Students have accepted many less-than-perfect workarounds as the coronavirus crisis has disrupted campus life, but plans to replace them with robots at their graduation ceremonies seems to be regarded as a step too far. To prevent infections on campus, officials at Malaysia’s Sultan Zainal Abidin University outlined proposals to have a ceremony at which robot surrogates dressed in gowns and mortar boards would receive degree certificates, Channel News Asia reported. “We would show the face of the student through the head of the robot through video conferencing,” explained Engku Fadzli Hasan Syed Abdullah, the academic behind the futuristic plan. But students were not too pleased with the idea of robotic stand-ins after video footage of the proposed ceremony was aired, with many calling for traditional diploma-giving events to be delayed until October. “I am willing to wait one, two, three or several years – but please let me go on the stage,” said one appalled student.
Would those students, one wonders, rather have been in the position of the hundreds of graduating students at the University of California, Berkeley who filed into the institution’s Memorial Stadium last month for their commencement ceremony, as has been the tradition for decades? As usual, they received their degrees and tossed their mortar boards into the air, while more than 40 artists performed at a music festival. But the grand event was not a flagrant violation of lockdown rules – the students were attending a virtual ceremony in an animated version of the campus that had been created on the video game Minecraft. A team of more than 100 students at the prestigious public university painstakingly built Blockeley University, a project that began in March after in-person classes were cancelled, according to Business Insider. Even if students cannot return to Berkeley for the next academic year, at least they have a version of campus they can visit.

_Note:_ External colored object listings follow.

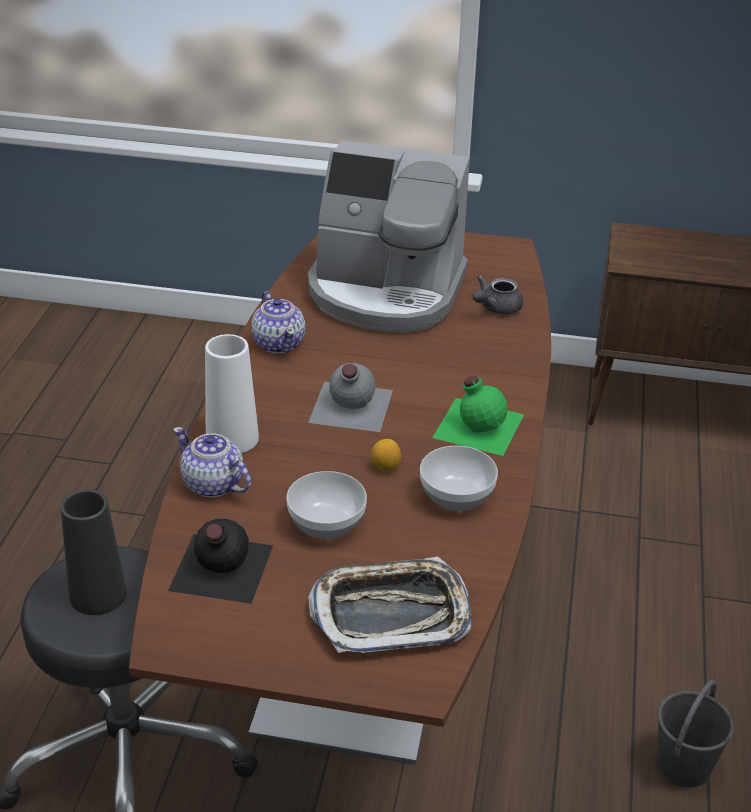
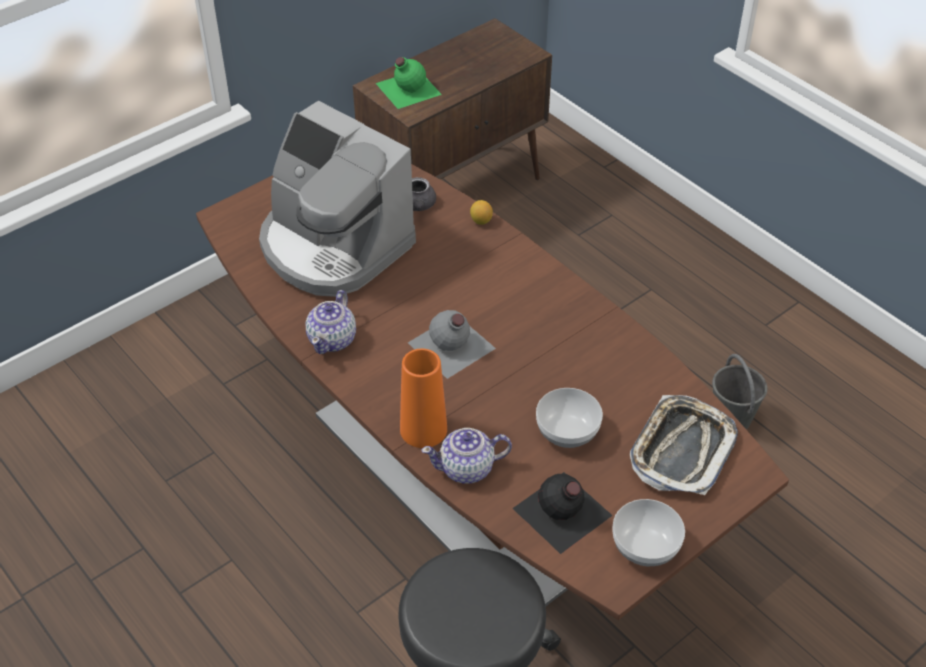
camera: 50 degrees left, 10 degrees up
black vase [61,490,127,615] -> none
white vase [205,334,259,453] -> orange vase [400,349,447,448]
teapot [251,291,306,354] -> teapot turned 90 degrees clockwise [306,290,356,354]
coffee machine [308,140,470,333] -> coffee machine turned 75 degrees clockwise [259,101,416,297]
lemon [371,439,401,471] -> lemon moved to [470,200,493,225]
bowl [420,445,498,511] -> bowl moved to [613,499,685,566]
green bottle [432,375,524,456] -> green bottle moved to [376,57,442,109]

Given their reputation as highly paid wheeler-dealers taking millions of pounds from the professional game, football agents are generally not that popular with fans or clubs. But a new degree for would-be agents might help to change those perceptions, The Herald reported. Accredited by the International Telematic University UniNettuno, a distance learning university based in Rome, the master’s course includes modules on contract law, economics, marketing and combating racism, with students learning via online tutorials and webinars. The new course might get a helping hand from Fifa, football’s governing body, which is considering mandatory qualifications for agents, who have pocketed up to £25 million for some Premier League deals. “Fifa are right to want agents who are educated; they are right to want agents who are qualified; they are right to want agents who are ethical,” said course leader John Viola.

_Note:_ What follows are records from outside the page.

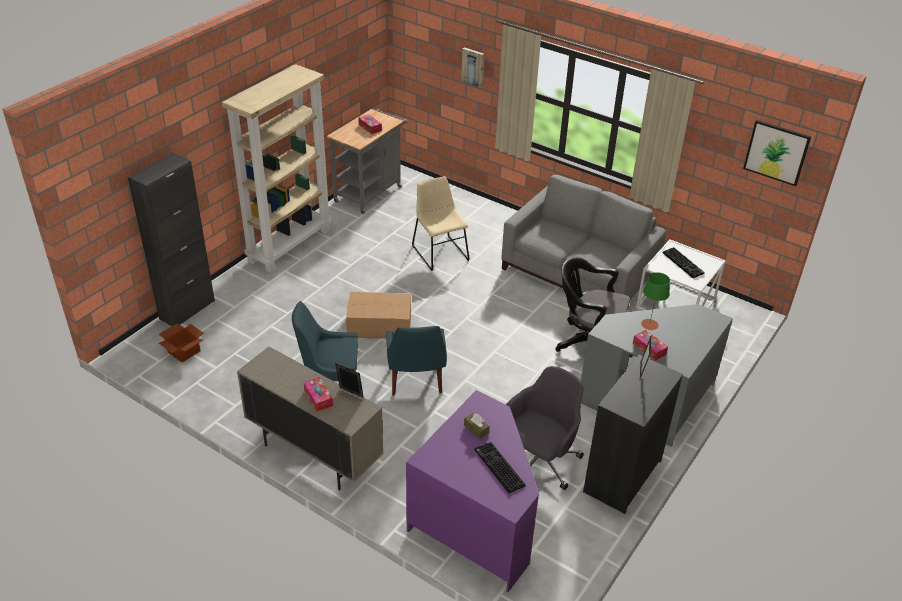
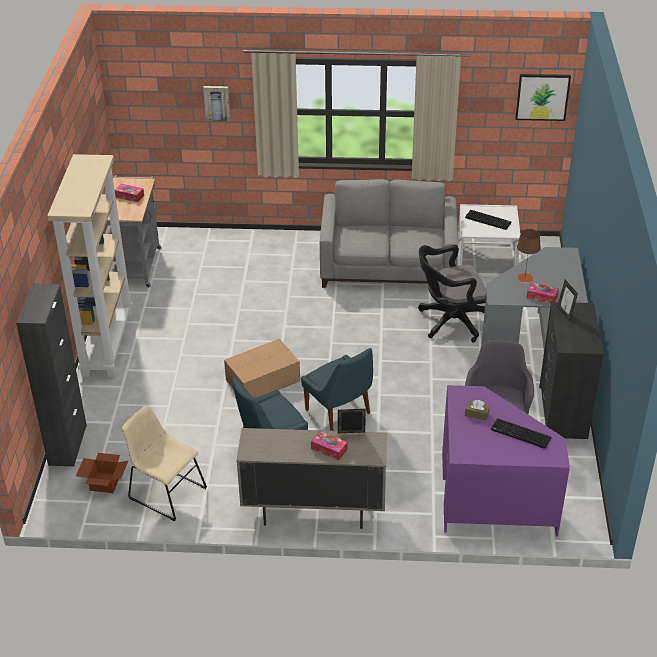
camera: 30 degrees left, 0 degrees up
beige chair [412,176,469,271] -> beige chair moved to [122,405,207,522]
green table lamp [641,272,670,330] -> brown table lamp [517,229,541,283]

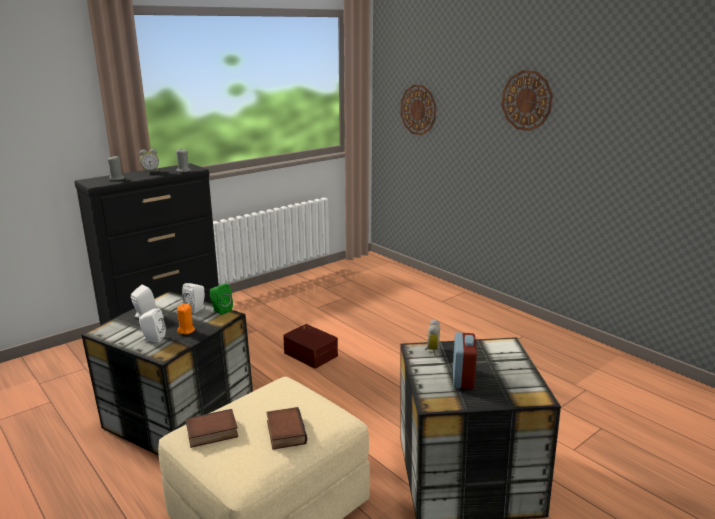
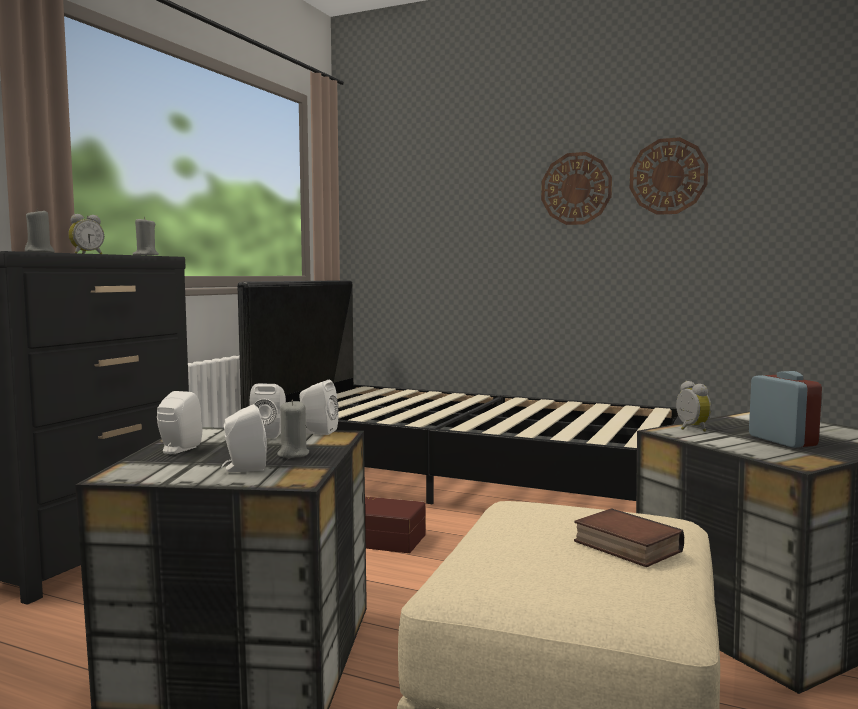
camera: 25 degrees left, 15 degrees down
orange candle [177,304,195,334] -> grey candle [277,400,309,458]
book [186,409,238,448] -> none
green speaker [210,284,233,315] -> white speaker [299,380,339,435]
wall clock [400,85,436,135] -> wall clock moved to [630,137,708,215]
none -> black bed [238,280,683,504]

The coronavirus pandemic has led to all sorts of unexpected problems for universities, but a campus invasion of cows is one of the more unusual. With students long departed from the University of Sussex and its Falmer campus largely deserted, a herd of cattle made their way to the entrance of the business school to take a closer look, the Brighton Argus reported. The moo-ving moment was captured by the university’s vice-chancellor, Adam Tickell, whose picture was tweeted by Sussex’s official Twitter account. “What’s not to love about a university situated in the heart of the South Downs National Park but only 50 minutes from London?” tweeted the university on the unusual attraction of their “neighbourhood cows”.
A college at the University of Oxford has ordered staff and students to undergo training to combat racial bias after an undergraduate made a “joke” featuring a comparison between protests over the killing of George Floyd by police in Minneapolis and flour shortages, The Guardian reported. The comments were made during a virtual hustings event by a candidate for the position of “cake rep”, a welfare position on the junior common room committee at Christ Church college. The student, who has since withdrawn her candidacy, was reported to have said: “The US is facing two very important crises at the moment – the curious incident of George Floyd, and the event of flour shortage. I would like to put forward the motion that these incidents are not two, but rather one. Flour shortage leads to rioting, which leads to death, which leads to racism. And racism leads to death, leads to rioting, and that leads to flour shortage.”
Two New Orleans universities are embroiled in a lawsuit alleging that they improperly applied for and received millions of dollars in federal funds in the wake of Hurricane Katrina. Xavier and Dillard universities, as well as the Roman Catholic Archdiocese of New Orleans and AECOM, a government contractor, are all defendants in the case, which was brought by a whistleblower employee of the contractor, according to the Associated Press. The allegations include that Xavier University received $6.6 million (£5.2 million) “based on the misrepresentation that Katrina had severely damaged the gymnasium’s concrete, floating slab foundation when, in fact, the building had no such foundation”. Federal court records show that the institution has reached a settlement, which included a payment of $12 million. Dillard University was also accused of having received millions for inflated estimates of building damage.